◆ Document section ◆
A total of 4 ITPKC SNPs were successfully genotyped in 800 controls, 465 patients with CSCC, and 247 patients with HPV-16-positive CSCC (Tables 1, 2, 3, 4). The genotype frequencies were in Hardy–Weinberg equilibrium in controls and patients for all the polymorphisms (P > 0.05). We found significant differences in the distribution of genotypes (P = 0.005) and alleles (P = 0.008) of rs28493229 C/G SNP between controls and all patients with CSCC (Table 1). The differences remained significant after correction for multiple tests (P _c = 0.02 for genotype and P _c = 0.03 for allele frequencies). A significant increase in the G/G genotype (OR = 1.81, 95 % CI 1.20–2.73) and G allele (OR = 1.70, 95 % CI 1.14–2.54) was found in CSCC patients, whereas C/G genotype (OR = 0.54, 95 % CI: 0.35–0.81) and C allele (OR = 0.59, 95 % CI 0.39–0.88) decreased significantly.

◆ Information provided ◆
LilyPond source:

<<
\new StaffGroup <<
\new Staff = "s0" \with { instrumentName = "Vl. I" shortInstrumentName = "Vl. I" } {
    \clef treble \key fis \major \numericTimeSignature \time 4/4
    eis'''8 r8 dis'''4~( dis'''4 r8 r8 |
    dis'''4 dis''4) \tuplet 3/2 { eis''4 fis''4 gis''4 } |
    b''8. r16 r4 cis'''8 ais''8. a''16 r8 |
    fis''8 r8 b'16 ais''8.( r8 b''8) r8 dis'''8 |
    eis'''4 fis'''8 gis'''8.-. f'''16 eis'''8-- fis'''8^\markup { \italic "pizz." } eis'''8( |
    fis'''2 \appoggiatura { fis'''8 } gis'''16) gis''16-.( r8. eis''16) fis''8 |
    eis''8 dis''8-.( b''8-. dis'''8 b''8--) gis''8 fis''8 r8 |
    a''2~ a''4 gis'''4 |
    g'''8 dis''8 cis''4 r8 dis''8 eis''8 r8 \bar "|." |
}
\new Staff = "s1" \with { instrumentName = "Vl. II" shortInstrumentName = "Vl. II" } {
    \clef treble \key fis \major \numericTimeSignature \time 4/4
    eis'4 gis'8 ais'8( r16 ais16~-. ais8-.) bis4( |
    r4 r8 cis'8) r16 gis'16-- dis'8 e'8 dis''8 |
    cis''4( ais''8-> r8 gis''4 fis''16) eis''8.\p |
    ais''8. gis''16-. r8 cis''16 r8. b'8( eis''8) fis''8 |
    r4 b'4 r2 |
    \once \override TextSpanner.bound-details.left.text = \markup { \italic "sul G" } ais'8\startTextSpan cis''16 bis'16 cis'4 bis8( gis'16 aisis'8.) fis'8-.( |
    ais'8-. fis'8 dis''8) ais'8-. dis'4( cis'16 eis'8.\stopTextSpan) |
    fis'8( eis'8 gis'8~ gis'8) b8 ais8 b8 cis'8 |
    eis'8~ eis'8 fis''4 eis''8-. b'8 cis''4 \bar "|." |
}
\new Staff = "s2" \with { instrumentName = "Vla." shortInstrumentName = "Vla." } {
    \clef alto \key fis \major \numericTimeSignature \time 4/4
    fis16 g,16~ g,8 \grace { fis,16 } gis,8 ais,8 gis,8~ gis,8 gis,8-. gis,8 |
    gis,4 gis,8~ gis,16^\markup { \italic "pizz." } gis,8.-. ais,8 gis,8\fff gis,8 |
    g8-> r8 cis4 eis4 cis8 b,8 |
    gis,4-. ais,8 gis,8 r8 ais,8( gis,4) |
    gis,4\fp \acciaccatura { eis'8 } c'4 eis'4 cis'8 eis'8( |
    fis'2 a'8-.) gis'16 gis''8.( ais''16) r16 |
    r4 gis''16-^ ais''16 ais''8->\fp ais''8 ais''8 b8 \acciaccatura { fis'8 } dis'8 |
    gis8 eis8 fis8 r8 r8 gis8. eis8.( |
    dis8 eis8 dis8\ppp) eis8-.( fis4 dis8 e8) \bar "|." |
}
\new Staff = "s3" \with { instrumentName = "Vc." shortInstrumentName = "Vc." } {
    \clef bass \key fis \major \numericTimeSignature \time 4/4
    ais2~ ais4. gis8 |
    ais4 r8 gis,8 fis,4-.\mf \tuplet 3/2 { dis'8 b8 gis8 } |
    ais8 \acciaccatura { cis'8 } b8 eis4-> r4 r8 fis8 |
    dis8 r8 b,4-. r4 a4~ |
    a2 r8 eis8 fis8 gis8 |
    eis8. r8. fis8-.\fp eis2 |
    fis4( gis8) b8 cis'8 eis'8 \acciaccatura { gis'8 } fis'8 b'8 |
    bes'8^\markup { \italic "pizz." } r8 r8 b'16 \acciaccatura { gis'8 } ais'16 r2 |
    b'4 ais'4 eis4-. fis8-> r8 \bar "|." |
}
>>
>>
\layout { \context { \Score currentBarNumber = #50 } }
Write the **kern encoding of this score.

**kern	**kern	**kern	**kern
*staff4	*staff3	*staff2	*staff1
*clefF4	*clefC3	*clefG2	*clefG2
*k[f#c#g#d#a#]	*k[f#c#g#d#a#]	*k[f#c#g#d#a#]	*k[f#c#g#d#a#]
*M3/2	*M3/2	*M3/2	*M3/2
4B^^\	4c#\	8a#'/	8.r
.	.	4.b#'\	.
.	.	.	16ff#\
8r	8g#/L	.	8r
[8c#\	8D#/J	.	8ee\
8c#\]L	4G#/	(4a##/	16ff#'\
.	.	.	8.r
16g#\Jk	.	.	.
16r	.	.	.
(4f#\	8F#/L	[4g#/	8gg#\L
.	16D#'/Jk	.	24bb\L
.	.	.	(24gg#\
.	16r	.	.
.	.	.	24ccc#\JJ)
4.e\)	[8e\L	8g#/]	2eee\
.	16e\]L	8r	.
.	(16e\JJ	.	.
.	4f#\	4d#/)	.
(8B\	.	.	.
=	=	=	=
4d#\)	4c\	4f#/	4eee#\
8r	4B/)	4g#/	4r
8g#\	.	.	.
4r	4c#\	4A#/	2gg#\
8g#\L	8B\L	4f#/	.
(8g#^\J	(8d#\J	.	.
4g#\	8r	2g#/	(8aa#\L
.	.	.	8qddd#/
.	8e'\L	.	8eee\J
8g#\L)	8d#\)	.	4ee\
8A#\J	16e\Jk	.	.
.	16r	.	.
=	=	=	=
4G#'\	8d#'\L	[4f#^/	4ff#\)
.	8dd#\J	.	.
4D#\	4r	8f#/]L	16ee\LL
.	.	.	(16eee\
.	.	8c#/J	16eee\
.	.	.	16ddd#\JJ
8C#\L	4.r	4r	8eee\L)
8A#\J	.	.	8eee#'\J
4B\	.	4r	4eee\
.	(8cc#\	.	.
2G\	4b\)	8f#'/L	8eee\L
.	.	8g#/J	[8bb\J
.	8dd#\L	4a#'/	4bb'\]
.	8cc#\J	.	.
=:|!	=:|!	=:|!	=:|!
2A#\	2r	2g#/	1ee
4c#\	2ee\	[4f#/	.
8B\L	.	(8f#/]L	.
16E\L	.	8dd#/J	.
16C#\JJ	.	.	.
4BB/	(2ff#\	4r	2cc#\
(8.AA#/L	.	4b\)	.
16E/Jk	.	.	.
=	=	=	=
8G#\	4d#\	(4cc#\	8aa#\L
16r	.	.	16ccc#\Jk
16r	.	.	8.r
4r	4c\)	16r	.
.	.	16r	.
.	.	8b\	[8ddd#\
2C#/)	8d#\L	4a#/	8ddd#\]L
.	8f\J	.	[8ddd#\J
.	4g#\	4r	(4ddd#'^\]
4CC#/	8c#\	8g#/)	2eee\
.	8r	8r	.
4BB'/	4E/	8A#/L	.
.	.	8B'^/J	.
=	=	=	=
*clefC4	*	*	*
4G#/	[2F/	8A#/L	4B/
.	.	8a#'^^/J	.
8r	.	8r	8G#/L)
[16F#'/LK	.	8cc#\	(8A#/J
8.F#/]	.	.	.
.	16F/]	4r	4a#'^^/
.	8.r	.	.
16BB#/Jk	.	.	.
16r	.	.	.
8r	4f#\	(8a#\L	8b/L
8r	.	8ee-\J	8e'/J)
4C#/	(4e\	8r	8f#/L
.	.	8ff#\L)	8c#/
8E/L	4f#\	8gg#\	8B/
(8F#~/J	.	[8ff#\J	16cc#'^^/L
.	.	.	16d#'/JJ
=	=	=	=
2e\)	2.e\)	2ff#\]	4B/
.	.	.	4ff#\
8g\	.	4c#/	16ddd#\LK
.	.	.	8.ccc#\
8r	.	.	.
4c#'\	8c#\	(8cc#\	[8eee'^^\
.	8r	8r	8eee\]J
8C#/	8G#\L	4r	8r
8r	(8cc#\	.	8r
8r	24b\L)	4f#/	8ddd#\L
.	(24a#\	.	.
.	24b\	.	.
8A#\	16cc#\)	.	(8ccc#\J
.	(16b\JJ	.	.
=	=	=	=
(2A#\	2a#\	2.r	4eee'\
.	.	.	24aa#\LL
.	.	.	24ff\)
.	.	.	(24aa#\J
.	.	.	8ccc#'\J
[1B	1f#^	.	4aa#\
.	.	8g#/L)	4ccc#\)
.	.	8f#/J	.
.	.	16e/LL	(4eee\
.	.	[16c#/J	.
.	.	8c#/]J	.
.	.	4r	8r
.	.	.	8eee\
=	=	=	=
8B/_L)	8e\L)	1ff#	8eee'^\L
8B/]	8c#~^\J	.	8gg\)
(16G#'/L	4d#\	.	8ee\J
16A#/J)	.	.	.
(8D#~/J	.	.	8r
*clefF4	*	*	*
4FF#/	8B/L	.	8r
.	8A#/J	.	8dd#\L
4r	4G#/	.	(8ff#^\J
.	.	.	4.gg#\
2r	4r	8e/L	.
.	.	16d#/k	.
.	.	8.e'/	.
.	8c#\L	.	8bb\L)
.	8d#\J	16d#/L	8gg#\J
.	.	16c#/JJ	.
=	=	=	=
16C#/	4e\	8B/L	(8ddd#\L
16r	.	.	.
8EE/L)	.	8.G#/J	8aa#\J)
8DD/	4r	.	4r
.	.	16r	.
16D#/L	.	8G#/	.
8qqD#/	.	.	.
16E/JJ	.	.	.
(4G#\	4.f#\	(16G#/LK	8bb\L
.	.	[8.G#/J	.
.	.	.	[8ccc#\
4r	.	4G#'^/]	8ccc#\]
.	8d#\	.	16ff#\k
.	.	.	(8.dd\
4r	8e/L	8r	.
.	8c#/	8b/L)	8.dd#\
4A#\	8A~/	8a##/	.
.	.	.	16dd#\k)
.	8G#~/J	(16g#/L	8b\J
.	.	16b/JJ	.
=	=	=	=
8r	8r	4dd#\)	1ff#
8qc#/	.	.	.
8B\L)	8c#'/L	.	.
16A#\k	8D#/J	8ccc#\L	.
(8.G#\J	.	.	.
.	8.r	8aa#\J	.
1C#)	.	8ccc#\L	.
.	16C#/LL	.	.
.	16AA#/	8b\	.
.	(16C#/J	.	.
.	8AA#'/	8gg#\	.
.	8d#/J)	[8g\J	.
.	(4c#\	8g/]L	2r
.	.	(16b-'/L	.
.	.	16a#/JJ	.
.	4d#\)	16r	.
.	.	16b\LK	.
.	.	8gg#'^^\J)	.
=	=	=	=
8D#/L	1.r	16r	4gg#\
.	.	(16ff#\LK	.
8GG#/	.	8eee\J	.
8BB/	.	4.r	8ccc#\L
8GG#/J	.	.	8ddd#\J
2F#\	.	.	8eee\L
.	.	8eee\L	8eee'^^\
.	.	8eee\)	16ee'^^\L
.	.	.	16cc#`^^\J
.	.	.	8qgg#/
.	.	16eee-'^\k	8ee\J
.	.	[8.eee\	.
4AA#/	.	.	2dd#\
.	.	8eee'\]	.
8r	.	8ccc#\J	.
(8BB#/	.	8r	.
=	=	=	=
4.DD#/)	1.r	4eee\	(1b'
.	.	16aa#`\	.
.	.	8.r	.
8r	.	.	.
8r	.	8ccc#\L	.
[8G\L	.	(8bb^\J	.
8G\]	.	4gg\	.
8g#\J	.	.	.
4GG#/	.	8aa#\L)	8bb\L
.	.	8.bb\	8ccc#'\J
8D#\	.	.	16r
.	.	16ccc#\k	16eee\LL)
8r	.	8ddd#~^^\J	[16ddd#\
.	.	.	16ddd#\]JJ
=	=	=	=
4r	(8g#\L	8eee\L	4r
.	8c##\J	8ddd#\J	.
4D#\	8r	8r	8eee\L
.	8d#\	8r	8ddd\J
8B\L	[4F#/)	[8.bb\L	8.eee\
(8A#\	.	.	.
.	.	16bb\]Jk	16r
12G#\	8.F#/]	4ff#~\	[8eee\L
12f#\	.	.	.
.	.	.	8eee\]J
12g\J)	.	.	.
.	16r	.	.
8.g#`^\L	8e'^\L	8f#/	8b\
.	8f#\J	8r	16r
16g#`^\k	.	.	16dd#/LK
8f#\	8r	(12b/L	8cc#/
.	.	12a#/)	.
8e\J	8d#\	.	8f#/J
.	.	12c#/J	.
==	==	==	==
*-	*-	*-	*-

◆ Exercise prompt ◆
Answer from the passage on ITPKC SNP genotyping:
(a) How many controls were genotyped?
(b) What P value is given for the difference in rs28493229 genotype distribution between controls and all patients with CSCC, before correction?
(c) What odds ratio is reported for the G allele in CSCC patients?
The records are separate from the study passage and are unrelated to it.

◆ Solved exercise ◆
(a) 800
(b) P = 0.005
(c) OR = 1.70 (95 % CI 1.14–2.54)